- **What is being asked**
Reproduce all of the data below verbatim, leaving out the pictures.

- **Provided records**
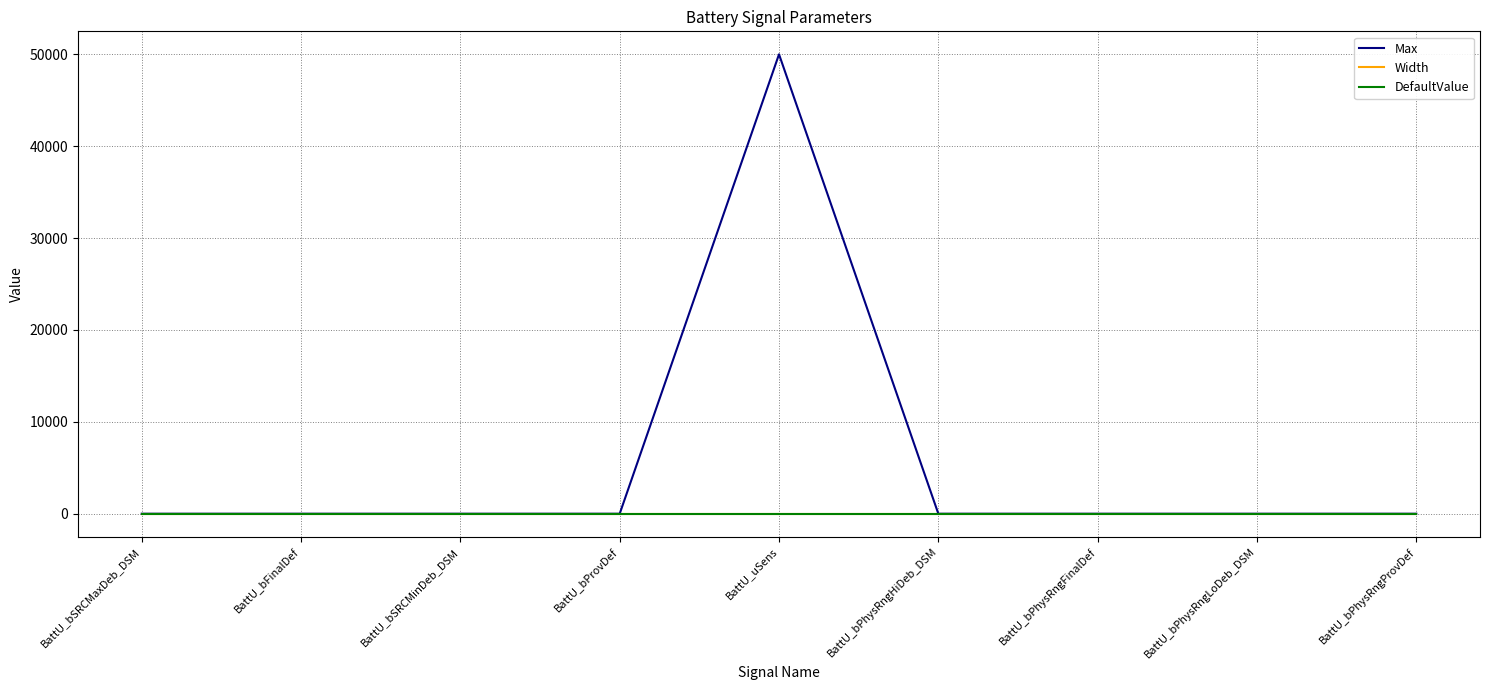

At which category is the sum across all series the highest?

BattU_uSens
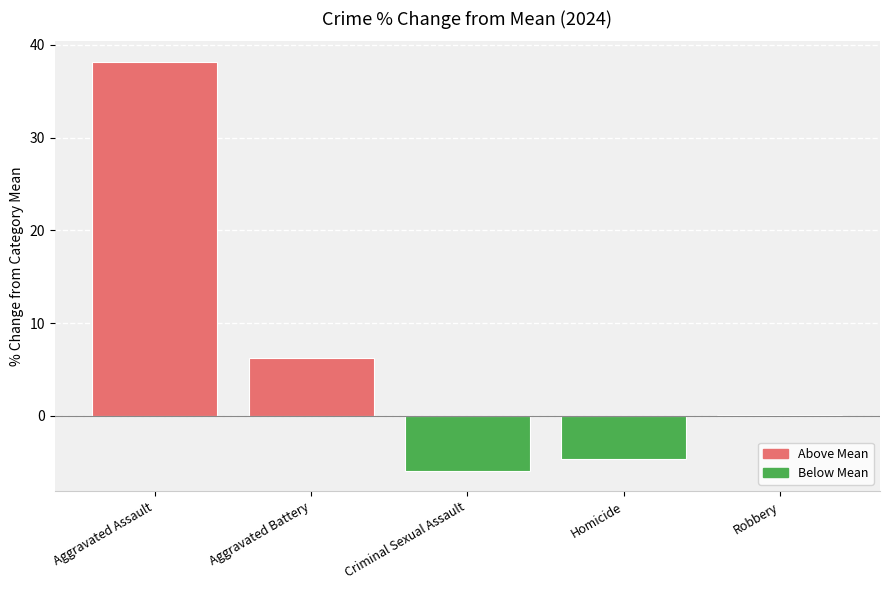

What is the change in value from Aggravated Battery to Criminal Sexual Assault?

-12.2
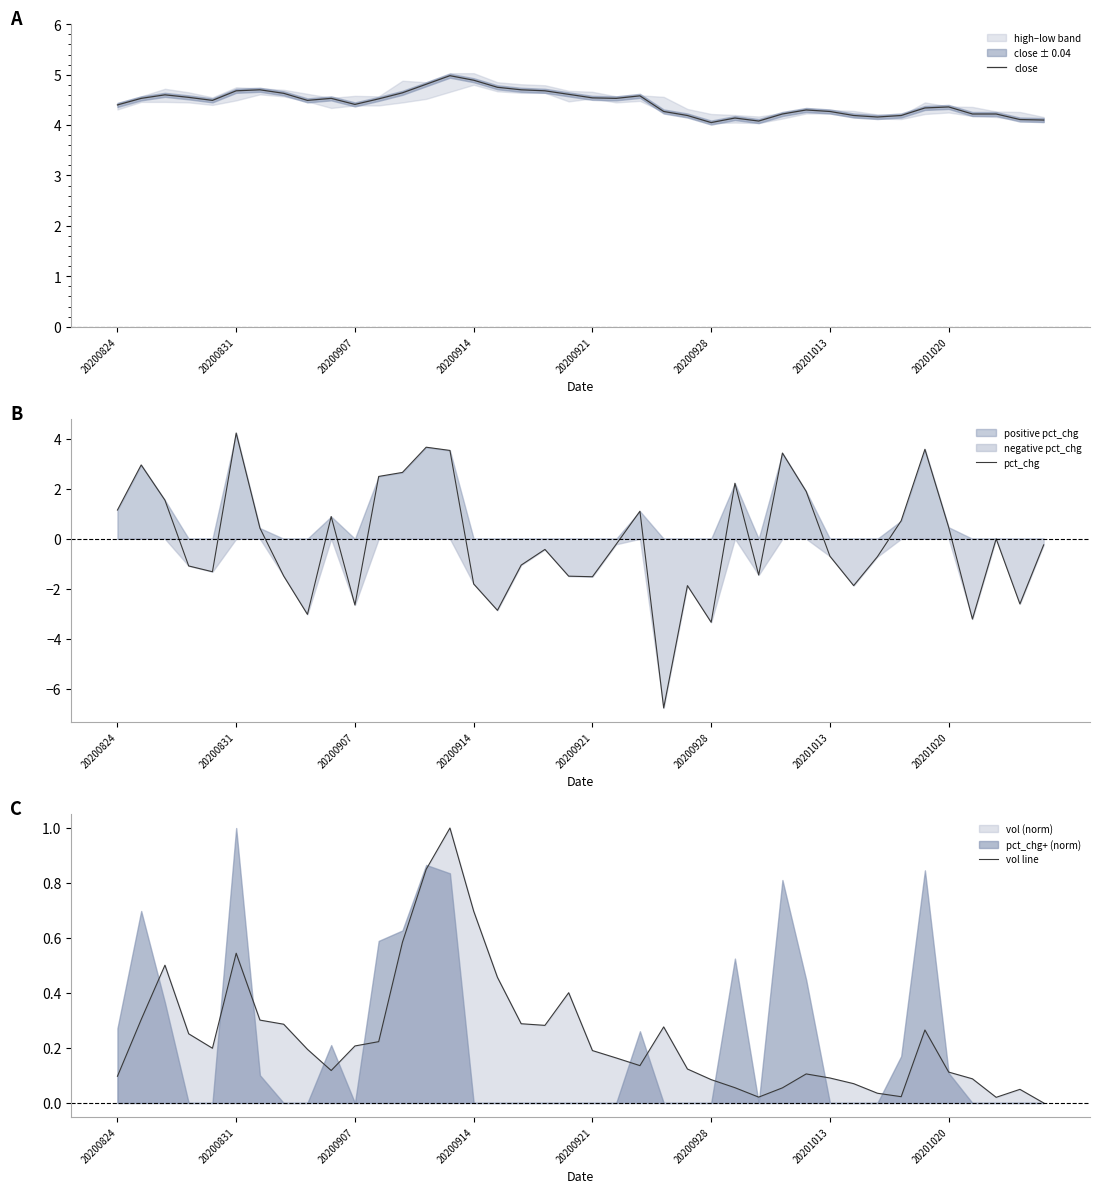

What is the minimum value for pct_chg?

-6.8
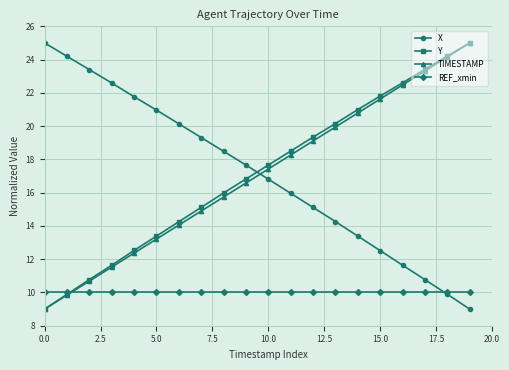

What is the maximum value shown in the chart?

25.0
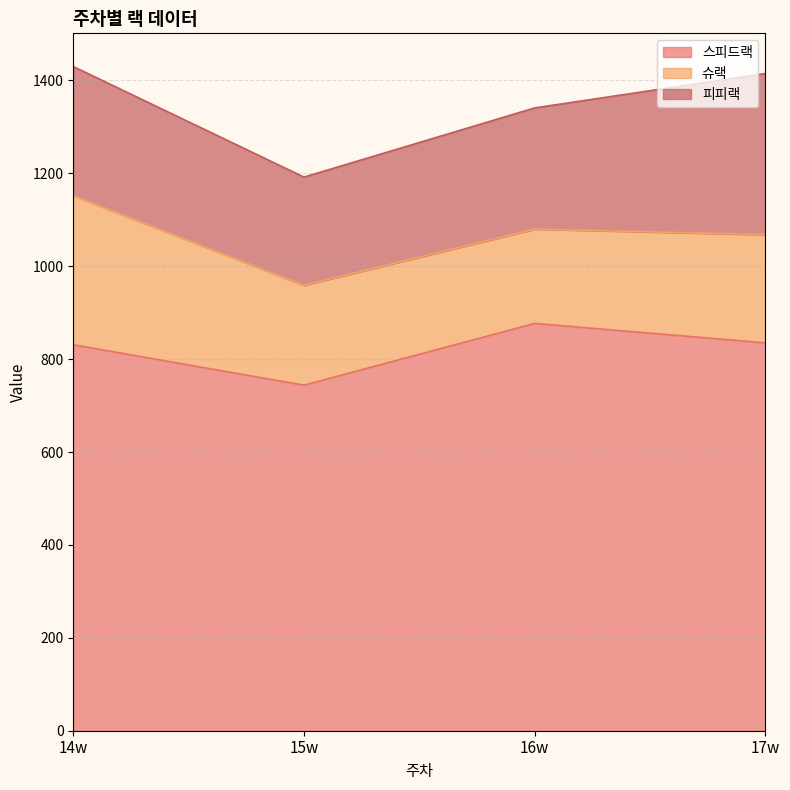

True or false: 슈랙 and 스피드랙 intersect in this chart.

False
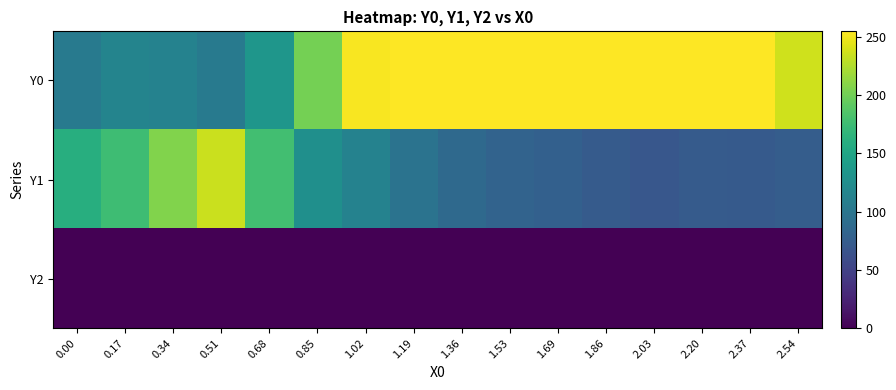

Reading left to right, transcribe all the data shown in this chart.

Y0: 0.00=103.9	0.17=115.1	0.34=113.1	0.51=105.3	0.68=134.1	0.85=201.6	1.02=252.4	1.19=255.0	1.36=255.0	1.53=255.0	1.69=255.0	1.86=255.0	2.03=255.0	2.20=255.0	2.37=255.0	2.54=237.0
Y1: 0.00=159.9	0.17=175.4	0.34=206.7	0.51=235.1	0.68=178.0	0.85=127.0	1.02=113.1	1.19=97.4	1.36=86.9	1.53=80.7	1.69=78.6	1.86=73.7	2.03=69.6	2.20=73.6	2.37=72.5	2.54=75.2
Y2: 0.00=0.0	0.17=0.0	0.34=0.0	0.51=0.0	0.68=0.0	0.85=0.0	1.02=0.0	1.19=0.0	1.36=0.0	1.53=0.0	1.69=0.0	1.86=0.0	2.03=0.0	2.20=0.0	2.37=0.0	2.54=0.0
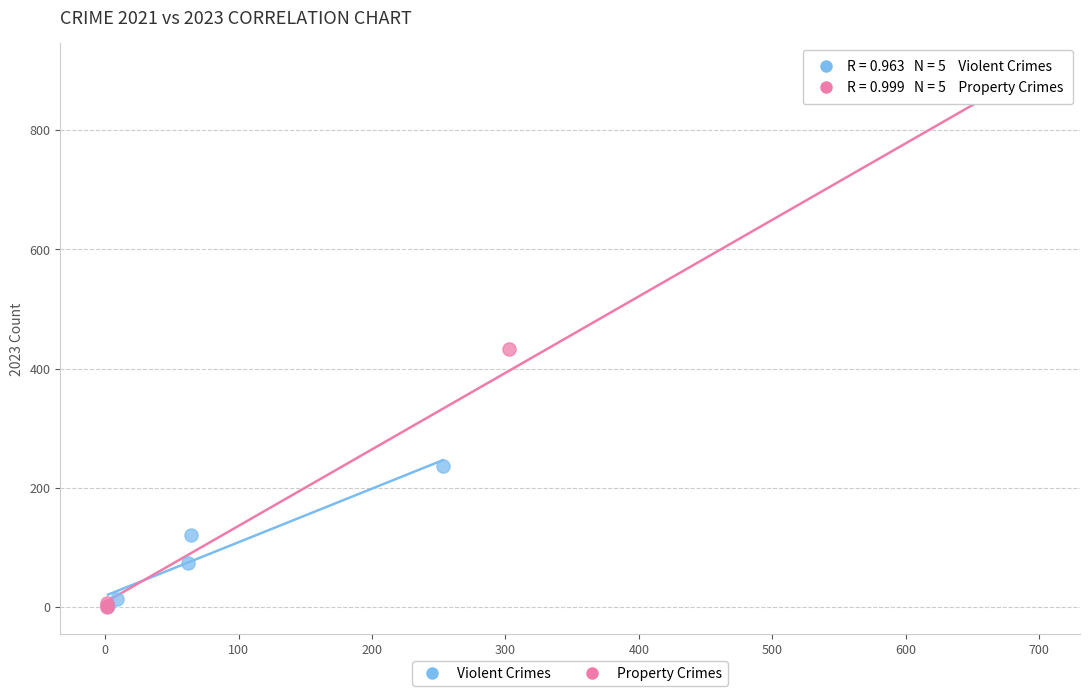

Which series has the widest spread of Y values?

Property Crimes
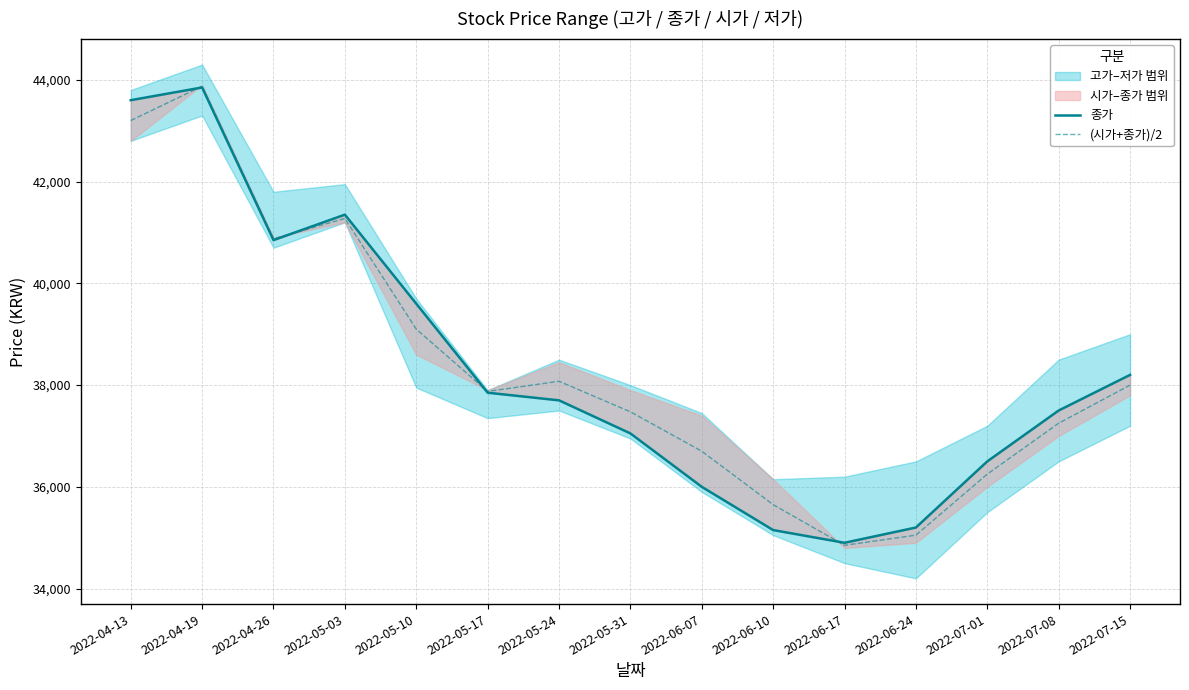

The value of (시가+종가)/2 at 2022-05-31 is 37475. True or false?

True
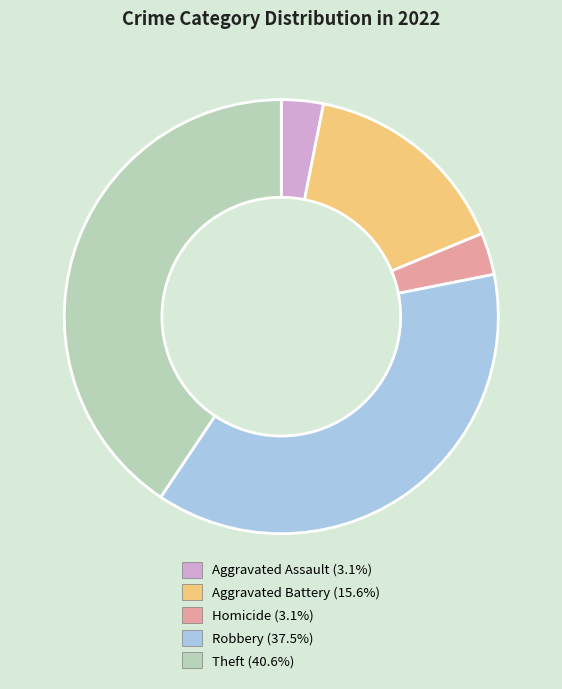

Is there a majority slice in this chart?

No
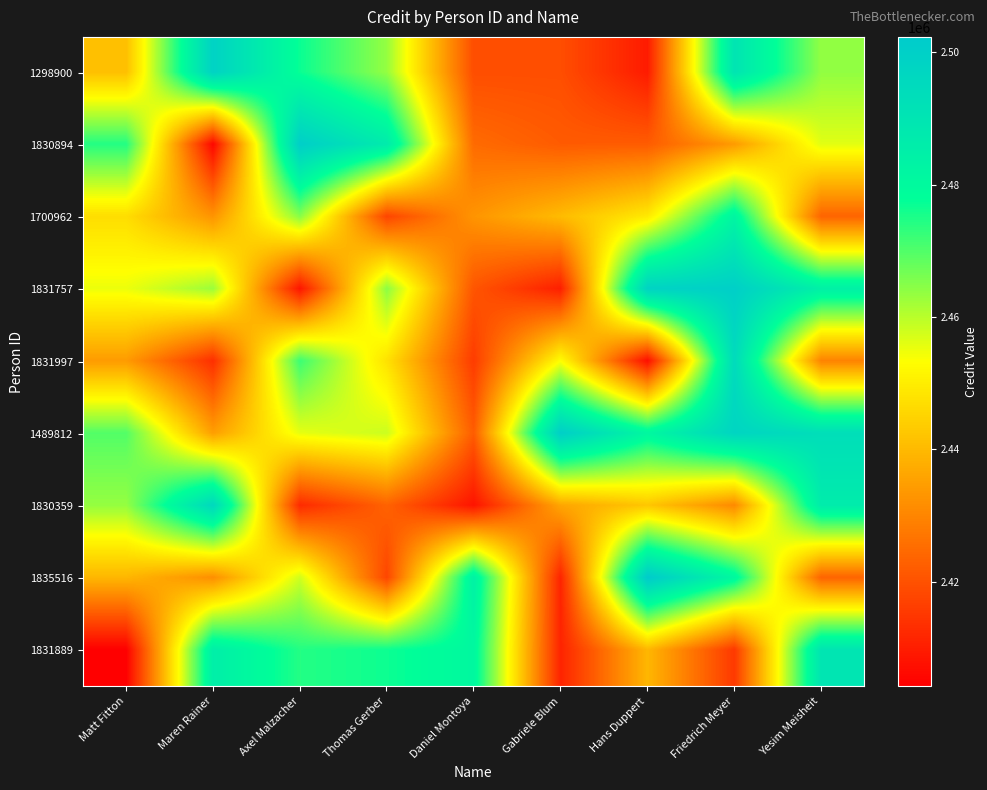

At how many categories does at least one series exceed 2466539?

9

- **Result of the task**
At which category is the sum across all series the highest?

BattU_uSens

What is the change in value from Aggravated Battery to Criminal Sexual Assault?

-12.2

What is the minimum value for pct_chg?

-6.8

What is the maximum value shown in the chart?

25.0

True or false: 슈랙 and 스피드랙 intersect in this chart.

False

Reading left to right, transcribe all the data shown in this chart.

Y0: 0.00=103.9	0.17=115.1	0.34=113.1	0.51=105.3	0.68=134.1	0.85=201.6	1.02=252.4	1.19=255.0	1.36=255.0	1.53=255.0	1.69=255.0	1.86=255.0	2.03=255.0	2.20=255.0	2.37=255.0	2.54=237.0
Y1: 0.00=159.9	0.17=175.4	0.34=206.7	0.51=235.1	0.68=178.0	0.85=127.0	1.02=113.1	1.19=97.4	1.36=86.9	1.53=80.7	1.69=78.6	1.86=73.7	2.03=69.6	2.20=73.6	2.37=72.5	2.54=75.2
Y2: 0.00=0.0	0.17=0.0	0.34=0.0	0.51=0.0	0.68=0.0	0.85=0.0	1.02=0.0	1.19=0.0	1.36=0.0	1.53=0.0	1.69=0.0	1.86=0.0	2.03=0.0	2.20=0.0	2.37=0.0	2.54=0.0

Which series has the widest spread of Y values?

Property Crimes

The value of (시가+종가)/2 at 2022-05-31 is 37475. True or false?

True

Is there a majority slice in this chart?

No

At how many categories does at least one series exceed 2466539?

9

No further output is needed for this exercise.